__Prompt__:
Using the records beneath, say how many lines contain the word "command", without comment.

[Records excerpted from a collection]
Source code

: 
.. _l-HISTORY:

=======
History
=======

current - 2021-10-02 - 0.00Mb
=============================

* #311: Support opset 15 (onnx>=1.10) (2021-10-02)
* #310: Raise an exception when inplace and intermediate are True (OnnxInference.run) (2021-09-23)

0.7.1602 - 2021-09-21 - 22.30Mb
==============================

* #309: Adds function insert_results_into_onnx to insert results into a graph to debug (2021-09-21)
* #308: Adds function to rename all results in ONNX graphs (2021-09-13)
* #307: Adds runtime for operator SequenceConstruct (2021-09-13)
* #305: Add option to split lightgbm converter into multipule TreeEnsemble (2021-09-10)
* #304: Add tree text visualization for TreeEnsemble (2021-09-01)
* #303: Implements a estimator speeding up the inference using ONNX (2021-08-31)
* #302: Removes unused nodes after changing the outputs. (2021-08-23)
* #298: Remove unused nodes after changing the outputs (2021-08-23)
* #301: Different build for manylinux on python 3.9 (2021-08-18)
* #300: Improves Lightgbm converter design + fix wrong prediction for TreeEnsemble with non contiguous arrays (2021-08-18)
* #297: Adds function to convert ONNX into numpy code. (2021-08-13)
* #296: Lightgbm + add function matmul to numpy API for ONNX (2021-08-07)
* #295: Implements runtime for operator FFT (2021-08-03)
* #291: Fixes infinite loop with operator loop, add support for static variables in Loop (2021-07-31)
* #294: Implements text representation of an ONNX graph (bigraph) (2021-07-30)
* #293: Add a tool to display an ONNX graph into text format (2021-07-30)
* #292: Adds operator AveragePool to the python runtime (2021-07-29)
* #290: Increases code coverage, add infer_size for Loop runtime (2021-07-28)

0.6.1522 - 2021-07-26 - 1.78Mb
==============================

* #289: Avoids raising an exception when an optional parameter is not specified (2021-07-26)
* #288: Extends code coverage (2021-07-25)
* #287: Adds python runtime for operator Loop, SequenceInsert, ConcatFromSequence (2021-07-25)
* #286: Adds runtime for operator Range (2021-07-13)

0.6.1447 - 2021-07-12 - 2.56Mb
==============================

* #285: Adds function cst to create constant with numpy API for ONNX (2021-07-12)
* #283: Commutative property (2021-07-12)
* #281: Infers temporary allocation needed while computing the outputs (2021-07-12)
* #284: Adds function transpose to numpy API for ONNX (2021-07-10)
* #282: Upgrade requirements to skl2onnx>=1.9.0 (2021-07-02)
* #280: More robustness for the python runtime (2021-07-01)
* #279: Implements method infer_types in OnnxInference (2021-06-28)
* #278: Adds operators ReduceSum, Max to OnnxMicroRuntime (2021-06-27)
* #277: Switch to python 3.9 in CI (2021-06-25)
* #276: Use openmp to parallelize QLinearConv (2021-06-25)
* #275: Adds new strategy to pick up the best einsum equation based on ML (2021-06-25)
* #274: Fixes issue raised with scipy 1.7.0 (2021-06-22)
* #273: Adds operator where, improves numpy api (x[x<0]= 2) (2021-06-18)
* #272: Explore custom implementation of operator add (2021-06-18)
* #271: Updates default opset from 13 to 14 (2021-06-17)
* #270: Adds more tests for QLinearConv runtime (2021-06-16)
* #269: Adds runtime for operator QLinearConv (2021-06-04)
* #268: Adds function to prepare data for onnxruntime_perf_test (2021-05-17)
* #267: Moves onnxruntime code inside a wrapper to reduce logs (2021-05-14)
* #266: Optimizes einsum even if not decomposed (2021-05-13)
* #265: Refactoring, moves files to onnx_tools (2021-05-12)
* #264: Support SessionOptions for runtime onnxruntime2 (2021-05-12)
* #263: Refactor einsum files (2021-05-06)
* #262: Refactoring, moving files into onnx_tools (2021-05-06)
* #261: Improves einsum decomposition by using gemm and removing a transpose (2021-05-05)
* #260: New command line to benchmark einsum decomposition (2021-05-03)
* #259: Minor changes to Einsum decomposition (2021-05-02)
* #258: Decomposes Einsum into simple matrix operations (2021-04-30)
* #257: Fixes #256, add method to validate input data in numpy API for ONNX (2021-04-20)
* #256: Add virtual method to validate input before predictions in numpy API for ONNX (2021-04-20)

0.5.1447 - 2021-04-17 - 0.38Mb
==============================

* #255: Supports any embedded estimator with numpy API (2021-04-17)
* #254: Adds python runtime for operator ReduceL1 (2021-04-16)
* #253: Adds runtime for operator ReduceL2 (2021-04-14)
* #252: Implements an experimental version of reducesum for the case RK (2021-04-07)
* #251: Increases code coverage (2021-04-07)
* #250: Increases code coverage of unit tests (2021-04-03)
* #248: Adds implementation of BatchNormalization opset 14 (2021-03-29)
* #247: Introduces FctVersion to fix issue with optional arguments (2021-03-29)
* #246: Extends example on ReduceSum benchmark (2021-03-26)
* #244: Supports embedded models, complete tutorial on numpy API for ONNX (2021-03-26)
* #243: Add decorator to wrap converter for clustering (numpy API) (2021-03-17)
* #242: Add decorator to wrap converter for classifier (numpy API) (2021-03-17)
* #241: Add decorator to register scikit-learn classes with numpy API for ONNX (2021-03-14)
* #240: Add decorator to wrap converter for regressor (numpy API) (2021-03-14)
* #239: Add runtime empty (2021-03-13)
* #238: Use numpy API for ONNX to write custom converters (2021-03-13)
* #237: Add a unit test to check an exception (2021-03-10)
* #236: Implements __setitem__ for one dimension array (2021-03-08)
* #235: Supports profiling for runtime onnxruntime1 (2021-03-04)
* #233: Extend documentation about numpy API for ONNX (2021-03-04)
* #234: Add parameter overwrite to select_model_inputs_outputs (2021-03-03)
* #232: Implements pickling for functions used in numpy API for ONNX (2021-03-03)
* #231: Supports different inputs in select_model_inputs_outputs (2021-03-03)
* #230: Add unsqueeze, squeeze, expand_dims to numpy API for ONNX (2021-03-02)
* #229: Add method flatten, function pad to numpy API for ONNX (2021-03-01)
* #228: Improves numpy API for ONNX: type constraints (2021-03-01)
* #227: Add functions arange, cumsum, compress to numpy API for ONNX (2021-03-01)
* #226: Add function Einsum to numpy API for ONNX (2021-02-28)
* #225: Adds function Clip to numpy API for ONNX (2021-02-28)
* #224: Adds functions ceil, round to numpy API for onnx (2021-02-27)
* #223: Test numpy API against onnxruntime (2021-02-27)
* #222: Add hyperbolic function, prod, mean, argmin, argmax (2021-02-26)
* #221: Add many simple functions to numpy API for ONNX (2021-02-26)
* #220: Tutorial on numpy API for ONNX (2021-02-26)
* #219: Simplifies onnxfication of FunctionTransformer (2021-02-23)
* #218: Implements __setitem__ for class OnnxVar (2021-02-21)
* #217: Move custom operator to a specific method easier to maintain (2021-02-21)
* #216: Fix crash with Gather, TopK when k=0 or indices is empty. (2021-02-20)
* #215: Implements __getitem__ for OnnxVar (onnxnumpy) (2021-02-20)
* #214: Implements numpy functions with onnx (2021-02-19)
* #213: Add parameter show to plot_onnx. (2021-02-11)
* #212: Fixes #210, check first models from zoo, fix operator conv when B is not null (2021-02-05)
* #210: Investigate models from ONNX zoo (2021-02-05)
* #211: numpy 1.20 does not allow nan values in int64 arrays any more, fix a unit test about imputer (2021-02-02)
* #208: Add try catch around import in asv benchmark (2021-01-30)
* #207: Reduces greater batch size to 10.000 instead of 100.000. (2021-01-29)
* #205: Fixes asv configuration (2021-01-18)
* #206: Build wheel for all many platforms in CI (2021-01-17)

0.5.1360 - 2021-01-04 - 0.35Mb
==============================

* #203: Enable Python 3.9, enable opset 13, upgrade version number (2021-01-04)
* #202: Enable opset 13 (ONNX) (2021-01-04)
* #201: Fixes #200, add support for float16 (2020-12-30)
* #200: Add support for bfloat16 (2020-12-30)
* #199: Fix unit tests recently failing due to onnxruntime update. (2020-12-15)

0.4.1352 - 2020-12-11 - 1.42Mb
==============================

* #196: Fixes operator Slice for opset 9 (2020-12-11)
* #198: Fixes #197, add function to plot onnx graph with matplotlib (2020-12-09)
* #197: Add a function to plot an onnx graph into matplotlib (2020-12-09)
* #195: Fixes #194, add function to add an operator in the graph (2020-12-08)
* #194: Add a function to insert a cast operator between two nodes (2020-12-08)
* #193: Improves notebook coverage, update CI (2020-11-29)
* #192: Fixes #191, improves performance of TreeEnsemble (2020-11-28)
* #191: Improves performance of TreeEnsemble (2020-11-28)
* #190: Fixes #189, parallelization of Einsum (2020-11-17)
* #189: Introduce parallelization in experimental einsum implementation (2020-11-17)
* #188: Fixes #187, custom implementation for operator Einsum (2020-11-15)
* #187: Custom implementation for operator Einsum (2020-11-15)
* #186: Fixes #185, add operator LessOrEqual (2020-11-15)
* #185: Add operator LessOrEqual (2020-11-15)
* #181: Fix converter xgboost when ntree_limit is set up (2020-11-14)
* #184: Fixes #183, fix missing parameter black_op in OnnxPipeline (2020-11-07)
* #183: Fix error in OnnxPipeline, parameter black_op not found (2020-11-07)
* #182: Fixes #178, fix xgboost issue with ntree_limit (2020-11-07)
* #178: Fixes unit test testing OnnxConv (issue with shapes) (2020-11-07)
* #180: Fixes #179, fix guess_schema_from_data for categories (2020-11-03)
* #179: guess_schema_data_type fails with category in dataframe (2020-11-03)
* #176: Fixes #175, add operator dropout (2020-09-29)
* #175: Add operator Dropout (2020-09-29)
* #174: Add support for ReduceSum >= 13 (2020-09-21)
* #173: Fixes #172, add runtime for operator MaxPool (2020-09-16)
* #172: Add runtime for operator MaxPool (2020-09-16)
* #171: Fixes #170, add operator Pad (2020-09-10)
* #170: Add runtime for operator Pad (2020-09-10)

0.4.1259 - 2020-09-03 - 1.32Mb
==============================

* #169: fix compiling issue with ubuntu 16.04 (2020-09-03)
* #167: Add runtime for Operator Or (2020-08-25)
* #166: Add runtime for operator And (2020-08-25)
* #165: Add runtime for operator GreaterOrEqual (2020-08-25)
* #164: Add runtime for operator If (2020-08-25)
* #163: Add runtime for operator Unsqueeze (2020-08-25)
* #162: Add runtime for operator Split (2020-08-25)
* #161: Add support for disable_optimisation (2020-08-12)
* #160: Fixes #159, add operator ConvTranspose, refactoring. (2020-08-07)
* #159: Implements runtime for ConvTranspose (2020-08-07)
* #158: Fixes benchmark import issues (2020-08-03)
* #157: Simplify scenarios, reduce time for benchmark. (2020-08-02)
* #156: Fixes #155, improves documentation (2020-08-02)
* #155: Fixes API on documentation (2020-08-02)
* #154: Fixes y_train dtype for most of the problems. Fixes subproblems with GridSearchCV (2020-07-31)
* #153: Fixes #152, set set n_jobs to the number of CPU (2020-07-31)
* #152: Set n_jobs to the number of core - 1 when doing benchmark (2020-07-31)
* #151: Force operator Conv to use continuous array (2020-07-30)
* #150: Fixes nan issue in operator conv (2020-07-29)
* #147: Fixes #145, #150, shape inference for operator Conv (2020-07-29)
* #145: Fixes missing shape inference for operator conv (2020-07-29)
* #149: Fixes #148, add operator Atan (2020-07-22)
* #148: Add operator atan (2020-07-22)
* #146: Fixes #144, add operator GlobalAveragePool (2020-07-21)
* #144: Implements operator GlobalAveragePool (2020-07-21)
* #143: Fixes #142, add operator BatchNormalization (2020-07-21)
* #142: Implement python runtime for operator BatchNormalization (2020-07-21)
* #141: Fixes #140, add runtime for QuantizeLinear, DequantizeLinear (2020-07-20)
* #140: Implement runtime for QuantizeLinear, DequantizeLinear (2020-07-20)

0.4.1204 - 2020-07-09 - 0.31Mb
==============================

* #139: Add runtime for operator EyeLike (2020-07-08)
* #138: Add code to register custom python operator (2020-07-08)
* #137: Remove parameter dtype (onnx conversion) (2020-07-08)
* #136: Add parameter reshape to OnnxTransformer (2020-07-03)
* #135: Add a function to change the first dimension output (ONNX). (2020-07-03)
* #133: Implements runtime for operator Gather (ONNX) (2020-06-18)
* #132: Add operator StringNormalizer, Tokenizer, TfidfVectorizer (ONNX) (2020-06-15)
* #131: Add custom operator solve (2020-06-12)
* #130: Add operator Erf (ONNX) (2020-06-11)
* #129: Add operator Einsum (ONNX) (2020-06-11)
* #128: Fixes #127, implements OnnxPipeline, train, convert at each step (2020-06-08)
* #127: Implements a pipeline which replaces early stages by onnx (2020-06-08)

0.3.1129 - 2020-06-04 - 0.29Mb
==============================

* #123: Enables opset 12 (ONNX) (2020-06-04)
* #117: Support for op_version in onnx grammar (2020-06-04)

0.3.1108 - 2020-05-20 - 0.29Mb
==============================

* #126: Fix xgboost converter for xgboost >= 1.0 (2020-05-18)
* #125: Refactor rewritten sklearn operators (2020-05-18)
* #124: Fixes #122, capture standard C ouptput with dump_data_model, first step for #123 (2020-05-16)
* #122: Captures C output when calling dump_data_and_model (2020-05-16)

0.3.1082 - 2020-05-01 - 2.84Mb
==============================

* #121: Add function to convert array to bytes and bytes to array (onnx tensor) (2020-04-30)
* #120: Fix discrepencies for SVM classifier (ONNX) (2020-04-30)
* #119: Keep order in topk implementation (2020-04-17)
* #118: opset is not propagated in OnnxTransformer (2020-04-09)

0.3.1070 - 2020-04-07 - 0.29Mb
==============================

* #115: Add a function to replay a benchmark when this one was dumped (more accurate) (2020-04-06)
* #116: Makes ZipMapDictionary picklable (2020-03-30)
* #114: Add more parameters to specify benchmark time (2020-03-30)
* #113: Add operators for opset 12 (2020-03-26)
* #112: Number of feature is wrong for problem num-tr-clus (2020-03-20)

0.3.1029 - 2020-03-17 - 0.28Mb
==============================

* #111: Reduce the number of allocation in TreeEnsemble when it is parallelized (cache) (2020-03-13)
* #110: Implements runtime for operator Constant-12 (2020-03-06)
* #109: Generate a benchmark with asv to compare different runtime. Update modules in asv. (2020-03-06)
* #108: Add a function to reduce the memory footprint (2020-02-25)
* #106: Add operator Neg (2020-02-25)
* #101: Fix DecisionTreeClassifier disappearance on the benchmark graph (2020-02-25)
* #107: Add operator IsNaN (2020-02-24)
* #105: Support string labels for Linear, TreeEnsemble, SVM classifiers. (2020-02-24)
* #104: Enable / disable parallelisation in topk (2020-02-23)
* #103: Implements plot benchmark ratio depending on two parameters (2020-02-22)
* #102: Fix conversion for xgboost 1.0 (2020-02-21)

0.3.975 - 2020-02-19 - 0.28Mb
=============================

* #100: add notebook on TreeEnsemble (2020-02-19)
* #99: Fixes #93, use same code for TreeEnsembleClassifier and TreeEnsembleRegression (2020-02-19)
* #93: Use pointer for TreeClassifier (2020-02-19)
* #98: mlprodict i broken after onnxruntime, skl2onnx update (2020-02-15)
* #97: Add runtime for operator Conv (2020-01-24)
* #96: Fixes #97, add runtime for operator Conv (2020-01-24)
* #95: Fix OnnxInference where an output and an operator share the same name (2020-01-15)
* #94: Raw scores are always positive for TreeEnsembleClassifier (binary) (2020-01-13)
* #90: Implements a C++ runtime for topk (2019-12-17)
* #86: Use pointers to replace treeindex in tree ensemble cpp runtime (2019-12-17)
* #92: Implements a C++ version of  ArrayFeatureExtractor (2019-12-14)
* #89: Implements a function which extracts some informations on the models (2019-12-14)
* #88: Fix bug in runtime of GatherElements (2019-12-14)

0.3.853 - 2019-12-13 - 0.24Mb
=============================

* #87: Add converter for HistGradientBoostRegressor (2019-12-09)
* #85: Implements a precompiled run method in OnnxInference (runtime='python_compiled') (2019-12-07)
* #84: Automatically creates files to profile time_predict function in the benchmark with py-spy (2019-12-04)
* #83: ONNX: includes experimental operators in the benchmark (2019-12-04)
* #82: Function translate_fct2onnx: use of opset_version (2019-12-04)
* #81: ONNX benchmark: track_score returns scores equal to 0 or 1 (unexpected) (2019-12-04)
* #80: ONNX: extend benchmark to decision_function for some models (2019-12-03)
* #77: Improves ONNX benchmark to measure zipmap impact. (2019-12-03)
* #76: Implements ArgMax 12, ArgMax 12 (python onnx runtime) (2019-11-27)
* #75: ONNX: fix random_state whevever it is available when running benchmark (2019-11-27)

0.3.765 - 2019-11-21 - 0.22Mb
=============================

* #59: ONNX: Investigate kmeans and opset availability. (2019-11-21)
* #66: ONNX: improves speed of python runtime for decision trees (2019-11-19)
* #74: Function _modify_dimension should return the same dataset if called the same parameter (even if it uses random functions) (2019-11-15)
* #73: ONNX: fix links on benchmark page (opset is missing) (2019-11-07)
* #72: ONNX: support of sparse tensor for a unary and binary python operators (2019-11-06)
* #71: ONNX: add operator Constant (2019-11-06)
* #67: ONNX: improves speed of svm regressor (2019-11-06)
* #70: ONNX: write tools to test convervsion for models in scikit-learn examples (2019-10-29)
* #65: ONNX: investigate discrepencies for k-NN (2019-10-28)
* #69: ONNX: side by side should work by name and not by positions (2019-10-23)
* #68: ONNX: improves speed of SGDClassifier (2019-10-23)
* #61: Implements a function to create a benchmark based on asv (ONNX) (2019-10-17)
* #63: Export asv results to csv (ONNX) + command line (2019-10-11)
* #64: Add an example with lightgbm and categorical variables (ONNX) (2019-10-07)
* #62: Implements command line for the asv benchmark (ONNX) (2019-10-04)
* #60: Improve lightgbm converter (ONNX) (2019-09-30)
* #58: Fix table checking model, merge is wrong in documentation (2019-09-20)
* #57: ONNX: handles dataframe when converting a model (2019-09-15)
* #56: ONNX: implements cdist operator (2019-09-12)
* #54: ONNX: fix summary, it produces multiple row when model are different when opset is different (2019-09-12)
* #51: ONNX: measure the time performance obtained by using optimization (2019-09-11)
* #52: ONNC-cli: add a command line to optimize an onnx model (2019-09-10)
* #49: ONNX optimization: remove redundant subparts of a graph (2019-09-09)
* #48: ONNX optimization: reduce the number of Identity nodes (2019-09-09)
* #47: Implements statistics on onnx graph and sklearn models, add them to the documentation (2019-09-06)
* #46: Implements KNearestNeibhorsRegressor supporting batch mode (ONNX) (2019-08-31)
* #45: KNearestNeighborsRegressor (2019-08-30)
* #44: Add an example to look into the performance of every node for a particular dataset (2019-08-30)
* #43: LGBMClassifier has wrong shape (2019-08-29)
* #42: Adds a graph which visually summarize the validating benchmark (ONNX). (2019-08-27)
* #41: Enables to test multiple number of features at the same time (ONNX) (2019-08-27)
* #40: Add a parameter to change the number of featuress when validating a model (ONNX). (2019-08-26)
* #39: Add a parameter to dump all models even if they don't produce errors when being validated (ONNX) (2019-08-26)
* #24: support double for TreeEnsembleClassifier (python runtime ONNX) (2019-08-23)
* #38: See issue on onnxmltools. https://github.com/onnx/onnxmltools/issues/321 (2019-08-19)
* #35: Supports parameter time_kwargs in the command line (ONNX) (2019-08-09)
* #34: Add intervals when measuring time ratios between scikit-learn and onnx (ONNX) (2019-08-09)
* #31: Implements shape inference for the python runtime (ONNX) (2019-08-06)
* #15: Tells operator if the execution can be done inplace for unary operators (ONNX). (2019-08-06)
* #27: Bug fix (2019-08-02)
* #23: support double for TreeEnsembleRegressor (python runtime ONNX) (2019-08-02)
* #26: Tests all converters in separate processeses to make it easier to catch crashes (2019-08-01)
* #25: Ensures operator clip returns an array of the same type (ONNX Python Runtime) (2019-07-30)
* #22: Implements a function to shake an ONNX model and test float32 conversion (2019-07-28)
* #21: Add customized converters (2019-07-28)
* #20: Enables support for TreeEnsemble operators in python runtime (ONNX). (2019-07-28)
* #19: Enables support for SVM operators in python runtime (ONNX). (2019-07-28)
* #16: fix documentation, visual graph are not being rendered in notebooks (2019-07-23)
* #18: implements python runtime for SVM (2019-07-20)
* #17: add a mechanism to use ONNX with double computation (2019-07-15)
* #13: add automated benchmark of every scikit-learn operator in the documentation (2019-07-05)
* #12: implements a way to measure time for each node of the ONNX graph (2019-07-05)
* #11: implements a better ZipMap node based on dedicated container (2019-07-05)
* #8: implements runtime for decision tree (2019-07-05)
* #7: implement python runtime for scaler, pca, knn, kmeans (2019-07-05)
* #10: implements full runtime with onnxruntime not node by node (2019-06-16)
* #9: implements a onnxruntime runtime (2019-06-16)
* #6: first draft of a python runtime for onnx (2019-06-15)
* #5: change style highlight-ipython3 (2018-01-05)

__Solution to this task__:
5